I don't think there's any way to do it without adding an additional return value. At the Python level I think that's okay though; we already conditionally return api_time only if c_api_timer is set, for example. The C API packs the results into a struct called results_countpairs_xi (using xi as an example), so the covariance matrix could be added as an additional field in that struct. The Python interface would separate that matrix into its own return value.

Probably the best thing would be to add a separate argument like jackknife_nsub to the relevant interfaces (C and Python), in analogy with the Nsub argument to halotools tcpf_jackknife. This would then automatically generate jackknife weights/tags for the particles. Alternatively, the user could specify weight_type=jackknife and provide their own tags. In either case, a jackknife covariance matrix will be returned.

tmcclintock commented 7 years ago

I had started implementing the latter, but I actually don't think it's the right way to go. Specifically because if we used weight_type=jackknife then there is no way to have actual weights on the particles when doing the jackknife.

lgarrison commented 7 years ago

A quick hack would be to implement the weight scheme jackknife_pair_product, which accepts two weights per particle instead of one, where the first weight is the tag and the second weight is the real weight value.
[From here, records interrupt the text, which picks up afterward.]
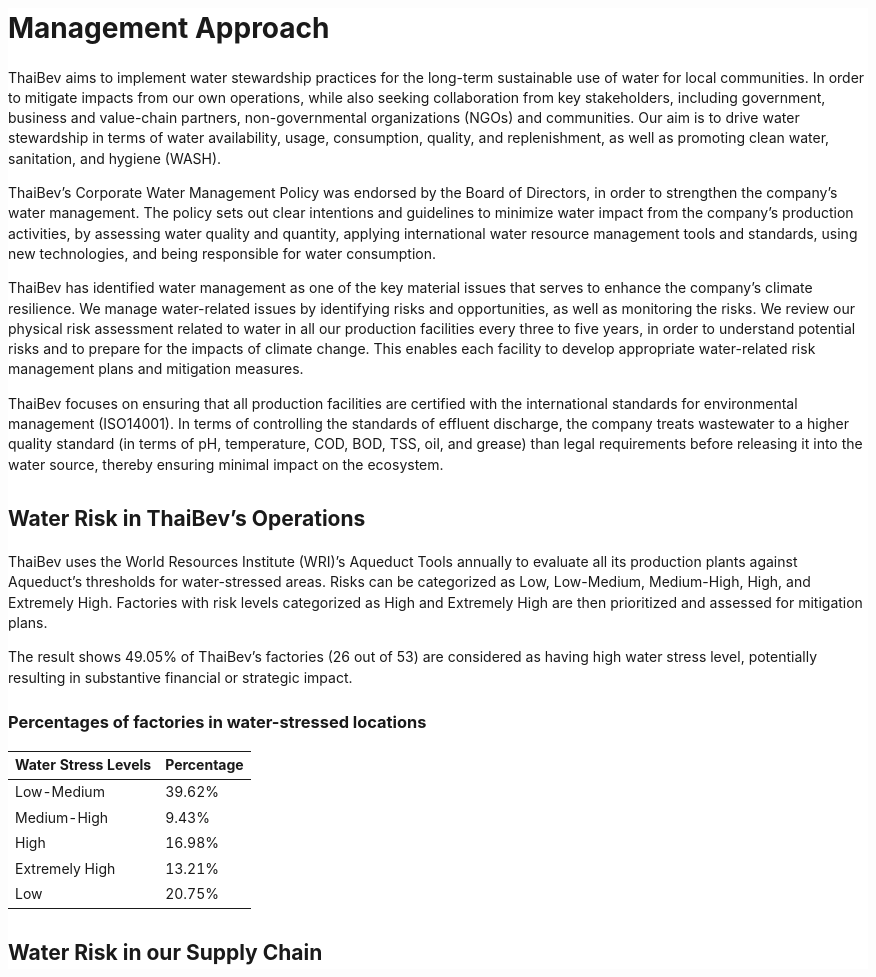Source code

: # Management Approach

ThaiBev aims to implement water stewardship practices for the long-term sustainable use of water for local communities. In order to mitigate impacts from our own operations, while also seeking collaboration from key stakeholders, including government, business and value-chain partners, non-governmental organizations (NGOs) and communities. Our aim is to drive water stewardship in terms of water availability, usage, consumption, quality, and replenishment, as well as promoting clean water, sanitation, and hygiene (WASH).

ThaiBev’s Corporate Water Management Policy was endorsed by the Board of Directors, in order to strengthen the company’s water management. The policy sets out clear intentions and guidelines to minimize water impact from the company’s production activities, by assessing water quality and quantity, applying international water resource management tools and standards, using new technologies, and being responsible for water consumption.

ThaiBev has identified water management as one of the key material issues that serves to enhance the company’s climate resilience. We manage water-related issues by identifying risks and opportunities, as well as monitoring the risks. We review our physical risk assessment related to water in all our production facilities every three to five years, in order to understand potential risks and to prepare for the impacts of climate change. This enables each facility to develop appropriate water-related risk management plans and mitigation measures.

ThaiBev focuses on ensuring that all production facilities are certified with the international standards for environmental management (ISO14001). In terms of controlling the standards of effluent discharge, the company treats wastewater to a higher quality standard (in terms of pH, temperature, COD, BOD, TSS, oil, and grease) than legal requirements before releasing it into the water source, thereby ensuring minimal impact on the ecosystem.

## Water Risk in ThaiBev’s Operations

ThaiBev uses the World Resources Institute (WRI)’s Aqueduct Tools annually to evaluate all its production plants against Aqueduct’s thresholds for water-stressed areas. Risks can be categorized as Low, Low-Medium, Medium-High, High, and Extremely High. Factories with risk levels categorized as High and Extremely High are then prioritized and assessed for mitigation plans.

The result shows 49.05% of ThaiBev’s factories (26 out of 53) are considered as having high water stress level, potentially resulting in substantive financial or strategic impact.

### Percentages of factories in water-stressed locations

| Water Stress Levels | Percentage |
|---------------------|------------|
| Low-Medium          | 39.62%     |
| Medium-High         | 9.43%      |
| High                | 16.98%     |
| Extremely High      | 13.21%     |
| Low                 | 20.75%     |

## Water Risk in our Supply Chain
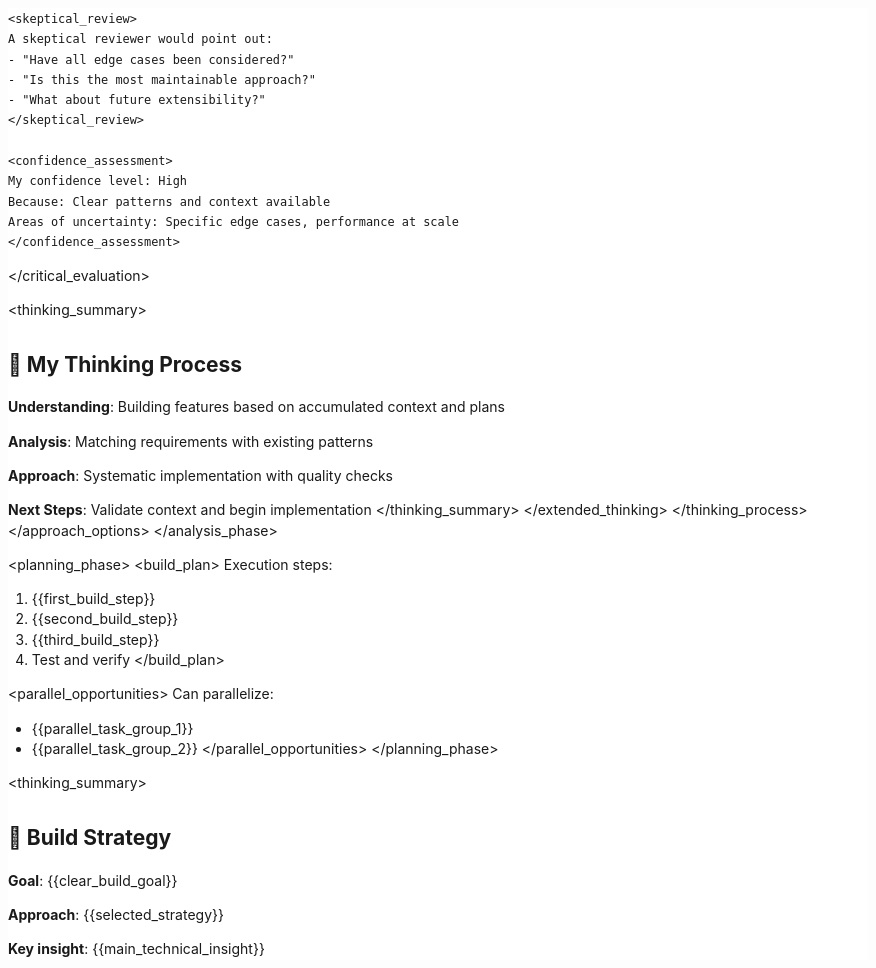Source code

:     <skeptical_review>
    A skeptical reviewer would point out:
    - "Have all edge cases been considered?"
    - "Is this the most maintainable approach?"
    - "What about future extensibility?"
    </skeptical_review>
    
    <confidence_assessment>
    My confidence level: High
    Because: Clear patterns and context available
    Areas of uncertainty: Specific edge cases, performance at scale
    </confidence_assessment>
  </critical_evaluation>
  
  <thinking_summary>
  ## 🧠 My Thinking Process
  
  **Understanding**: Building features based on accumulated context and plans
  
  **Analysis**: Matching requirements with existing patterns
  
  **Approach**: Systematic implementation with quality checks
  
  **Next Steps**: Validate context and begin implementation
  </thinking_summary>
</extended_thinking>
</thinking_process>
  </approach_options>
</analysis_phase>

<planning_phase>
  <build_plan>
  Execution steps:
  1. {{first_build_step}}
  2. {{second_build_step}}
  3. {{third_build_step}}
  4. Test and verify
  </build_plan>
  
  <parallel_opportunities>
  Can parallelize:
  - {{parallel_task_group_1}}
  - {{parallel_task_group_2}}
  </parallel_opportunities>
</planning_phase>

<thinking_summary>
## 🧠 Build Strategy

**Goal**: {{clear_build_goal}}

**Approach**: {{selected_strategy}}

**Key insight**: {{main_technical_insight}}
For pair_product this is fine, but ultimately it would require writing a jackknife weight scheme corresponding to every new weight scheme that came along.

The ideal solution would be to accept lists of Jtags that are separate from the weights, just like halotools does. The jackknifing would then be applied as "post-processing" of whatever value the weight function returned. The code doesn't have a mechanism in-place for this kind of post-processing, and we'd need to think about how flexible this would need to be (i.e. can we hard-code halotools-style jackknife post-processing, or does it need to be user-customizable like the weights?).

@manodeep?

manodeep commented 7 years ago

I think this will require a little bit of code but is do-able. The biggest challenge is to get the particle level sub-volume tags onto the grid, and then a desired covariance matrix as an output (while maintaining compatibility and minimum API breaks).

As @lgarrison mentioned, we do attach an arbitrary set of weights per particle. You would need to define multiple weights per particle (I think the default max weight per particle is ~10) and then within your custom jack-knife weights function, return the appropriate pair-counts.

manodeep commented 7 years ago

I like the (completely) user-customizable weights within Corrfunc.

Another idea is:

aphearin commented 7 years ago

Just a qualitative comment to keep in mind here. I fully appreciate that performance is a core principle of Corrfunc design, but do remember that there are zero use-cases where a jackknife correlation function is done inside a likelihood analysis. So, given finite human wall-clock time, the jackknife calculation doesn't need to be shined down to the bone the way that, for example, wp has been shined. I just wanted to share that perspective before this rabbit hole gets too deep ;-)

manodeep commented 7 years ago

@aphearin Agreed.

Though, in this particular case, the jack-knife features can be implemented without re-jiggering any of the kernel level internals of Corrfunc. You should still get the ~ same raw speeds of a weighted correlation function.

@tmcclintock Do you have to do the jack-knife multiple times? And is halotools not sufficient for the purpose?

manodeep commented 7 years ago

@tmcclintock Just to be clear, we would love to have a jack-knife implementation within Corrfunc and will happily assist in the design. Simply be mindful of the time-commitments...

manodeep commented 7 years ago

@tmcclintock Checking in. Did you need any help on this? Or have you solved the jack-knife issue (one way or another)?

tmcclintock commented 7 years ago

Ah my apologies. I ended up using different tools, so I never got to implementing this. To be honest I doubt I will have time to :(.

manodeep commented 7 years ago

@tmcclintock No worries at all; we only have so much time :). Glad that you got it sorted out.